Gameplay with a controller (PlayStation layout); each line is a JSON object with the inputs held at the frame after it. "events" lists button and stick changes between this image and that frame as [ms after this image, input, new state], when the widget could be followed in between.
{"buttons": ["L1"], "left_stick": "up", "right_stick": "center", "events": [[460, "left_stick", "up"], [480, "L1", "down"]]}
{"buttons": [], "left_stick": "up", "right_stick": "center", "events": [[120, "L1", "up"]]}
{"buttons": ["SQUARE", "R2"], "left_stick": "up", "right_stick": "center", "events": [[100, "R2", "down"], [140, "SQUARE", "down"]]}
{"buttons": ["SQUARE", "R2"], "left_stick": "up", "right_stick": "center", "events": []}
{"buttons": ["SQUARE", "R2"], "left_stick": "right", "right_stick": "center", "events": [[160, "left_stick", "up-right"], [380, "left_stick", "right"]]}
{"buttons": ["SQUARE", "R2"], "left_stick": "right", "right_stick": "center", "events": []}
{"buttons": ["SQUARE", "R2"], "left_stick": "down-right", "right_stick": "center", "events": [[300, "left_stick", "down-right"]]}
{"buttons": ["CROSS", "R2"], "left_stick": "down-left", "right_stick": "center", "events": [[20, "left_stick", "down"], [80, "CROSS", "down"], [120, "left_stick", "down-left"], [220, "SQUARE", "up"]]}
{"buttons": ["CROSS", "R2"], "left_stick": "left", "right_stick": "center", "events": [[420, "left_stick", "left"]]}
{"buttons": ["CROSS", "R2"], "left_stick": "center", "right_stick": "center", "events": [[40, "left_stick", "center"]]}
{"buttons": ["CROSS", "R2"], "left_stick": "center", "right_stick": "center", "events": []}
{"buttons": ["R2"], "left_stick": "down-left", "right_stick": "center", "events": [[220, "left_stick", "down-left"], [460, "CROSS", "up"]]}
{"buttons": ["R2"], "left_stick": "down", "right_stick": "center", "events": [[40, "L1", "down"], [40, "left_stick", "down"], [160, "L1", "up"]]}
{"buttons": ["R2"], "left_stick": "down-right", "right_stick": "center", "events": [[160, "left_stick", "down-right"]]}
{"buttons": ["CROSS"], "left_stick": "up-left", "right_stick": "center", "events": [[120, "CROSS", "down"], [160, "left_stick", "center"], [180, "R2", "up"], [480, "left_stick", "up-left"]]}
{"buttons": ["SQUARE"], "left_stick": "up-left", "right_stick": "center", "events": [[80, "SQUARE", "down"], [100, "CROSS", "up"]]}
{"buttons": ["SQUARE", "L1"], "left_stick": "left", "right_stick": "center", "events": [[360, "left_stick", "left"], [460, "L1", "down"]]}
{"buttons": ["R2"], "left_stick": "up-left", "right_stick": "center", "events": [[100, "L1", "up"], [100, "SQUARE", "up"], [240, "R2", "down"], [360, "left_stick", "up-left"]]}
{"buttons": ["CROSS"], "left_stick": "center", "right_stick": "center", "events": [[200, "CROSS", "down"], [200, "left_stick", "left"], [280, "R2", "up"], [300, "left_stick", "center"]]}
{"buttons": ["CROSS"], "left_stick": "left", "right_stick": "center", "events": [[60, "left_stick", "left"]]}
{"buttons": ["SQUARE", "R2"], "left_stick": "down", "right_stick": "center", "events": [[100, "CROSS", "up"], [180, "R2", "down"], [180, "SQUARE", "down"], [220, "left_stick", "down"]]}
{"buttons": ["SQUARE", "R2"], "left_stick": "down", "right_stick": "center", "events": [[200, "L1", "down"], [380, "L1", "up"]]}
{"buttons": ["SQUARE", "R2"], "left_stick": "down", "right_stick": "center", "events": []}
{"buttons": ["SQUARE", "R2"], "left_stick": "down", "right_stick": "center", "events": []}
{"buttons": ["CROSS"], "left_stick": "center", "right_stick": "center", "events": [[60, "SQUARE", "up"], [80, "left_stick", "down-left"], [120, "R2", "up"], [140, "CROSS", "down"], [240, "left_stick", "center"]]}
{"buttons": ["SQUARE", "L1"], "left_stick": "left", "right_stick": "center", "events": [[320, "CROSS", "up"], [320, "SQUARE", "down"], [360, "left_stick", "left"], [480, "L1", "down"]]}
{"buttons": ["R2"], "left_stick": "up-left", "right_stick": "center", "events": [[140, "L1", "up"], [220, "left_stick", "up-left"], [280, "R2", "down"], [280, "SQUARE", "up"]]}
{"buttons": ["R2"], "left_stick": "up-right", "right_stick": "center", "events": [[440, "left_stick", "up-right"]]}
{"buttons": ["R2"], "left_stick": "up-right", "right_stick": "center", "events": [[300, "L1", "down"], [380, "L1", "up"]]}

+===+

▶ _What is expected_
Type the whole listing again, unaltered.

▶ _Output of the task_
Gameplay with a controller (PlayStation layout); each line is a JSON object with the inputs held at the frame after it. "events" lists button and stick changes between this image and that frame as [ms after this image, input, new state], when the widget could be followed in between.
{"buttons": ["L1"], "left_stick": "up", "right_stick": "center", "events": [[460, "left_stick", "up"], [480, "L1", "down"]]}
{"buttons": [], "left_stick": "up", "right_stick": "center", "events": [[120, "L1", "up"]]}
{"buttons": ["SQUARE", "R2"], "left_stick": "up", "right_stick": "center", "events": [[100, "R2", "down"], [140, "SQUARE", "down"]]}
{"buttons": ["SQUARE", "R2"], "left_stick": "up", "right_stick": "center", "events": []}
{"buttons": ["SQUARE", "R2"], "left_stick": "right", "right_stick": "center", "events": [[160, "left_stick", "up-right"], [380, "left_stick", "right"]]}
{"buttons": ["SQUARE", "R2"], "left_stick": "right", "right_stick": "center", "events": []}
{"buttons": ["SQUARE", "R2"], "left_stick": "down-right", "right_stick": "center", "events": [[300, "left_stick", "down-right"]]}
{"buttons": ["CROSS", "R2"], "left_stick": "down-left", "right_stick": "center", "events": [[20, "left_stick", "down"], [80, "CROSS", "down"], [120, "left_stick", "down-left"], [220, "SQUARE", "up"]]}
{"buttons": ["CROSS", "R2"], "left_stick": "left", "right_stick": "center", "events": [[420, "left_stick", "left"]]}
{"buttons": ["CROSS", "R2"], "left_stick": "center", "right_stick": "center", "events": [[40, "left_stick", "center"]]}
{"buttons": ["CROSS", "R2"], "left_stick": "center", "right_stick": "center", "events": []}
{"buttons": ["R2"], "left_stick": "down-left", "right_stick": "center", "events": [[220, "left_stick", "down-left"], [460, "CROSS", "up"]]}
{"buttons": ["R2"], "left_stick": "down", "right_stick": "center", "events": [[40, "L1", "down"], [40, "left_stick", "down"], [160, "L1", "up"]]}
{"buttons": ["R2"], "left_stick": "down-right", "right_stick": "center", "events": [[160, "left_stick", "down-right"]]}
{"buttons": ["CROSS"], "left_stick": "up-left", "right_stick": "center", "events": [[120, "CROSS", "down"], [160, "left_stick", "center"], [180, "R2", "up"], [480, "left_stick", "up-left"]]}
{"buttons": ["SQUARE"], "left_stick": "up-left", "right_stick": "center", "events": [[80, "SQUARE", "down"], [100, "CROSS", "up"]]}
{"buttons": ["SQUARE", "L1"], "left_stick": "left", "right_stick": "center", "events": [[360, "left_stick", "left"], [460, "L1", "down"]]}
{"buttons": ["R2"], "left_stick": "up-left", "right_stick": "center", "events": [[100, "L1", "up"], [100, "SQUARE", "up"], [240, "R2", "down"], [360, "left_stick", "up-left"]]}
{"buttons": ["CROSS"], "left_stick": "center", "right_stick": "center", "events": [[200, "CROSS", "down"], [200, "left_stick", "left"], [280, "R2", "up"], [300, "left_stick", "center"]]}
{"buttons": ["CROSS"], "left_stick": "left", "right_stick": "center", "events": [[60, "left_stick", "left"]]}
{"buttons": ["SQUARE", "R2"], "left_stick": "down", "right_stick": "center", "events": [[100, "CROSS", "up"], [180, "R2", "down"], [180, "SQUARE", "down"], [220, "left_stick", "down"]]}
{"buttons": ["SQUARE", "R2"], "left_stick": "down", "right_stick": "center", "events": [[200, "L1", "down"], [380, "L1", "up"]]}
{"buttons": ["SQUARE", "R2"], "left_stick": "down", "right_stick": "center", "events": []}
{"buttons": ["SQUARE", "R2"], "left_stick": "down", "right_stick": "center", "events": []}
{"buttons": ["CROSS"], "left_stick": "center", "right_stick": "center", "events": [[60, "SQUARE", "up"], [80, "left_stick", "down-left"], [120, "R2", "up"], [140, "CROSS", "down"], [240, "left_stick", "center"]]}
{"buttons": ["SQUARE", "L1"], "left_stick": "left", "right_stick": "center", "events": [[320, "CROSS", "up"], [320, "SQUARE", "down"], [360, "left_stick", "left"], [480, "L1", "down"]]}
{"buttons": ["R2"], "left_stick": "up-left", "right_stick": "center", "events": [[140, "L1", "up"], [220, "left_stick", "up-left"], [280, "R2", "down"], [280, "SQUARE", "up"]]}
{"buttons": ["R2"], "left_stick": "up-right", "right_stick": "center", "events": [[440, "left_stick", "up-right"]]}
{"buttons": ["R2"], "left_stick": "up-right", "right_stick": "center", "events": [[300, "L1", "down"], [380, "L1", "up"]]}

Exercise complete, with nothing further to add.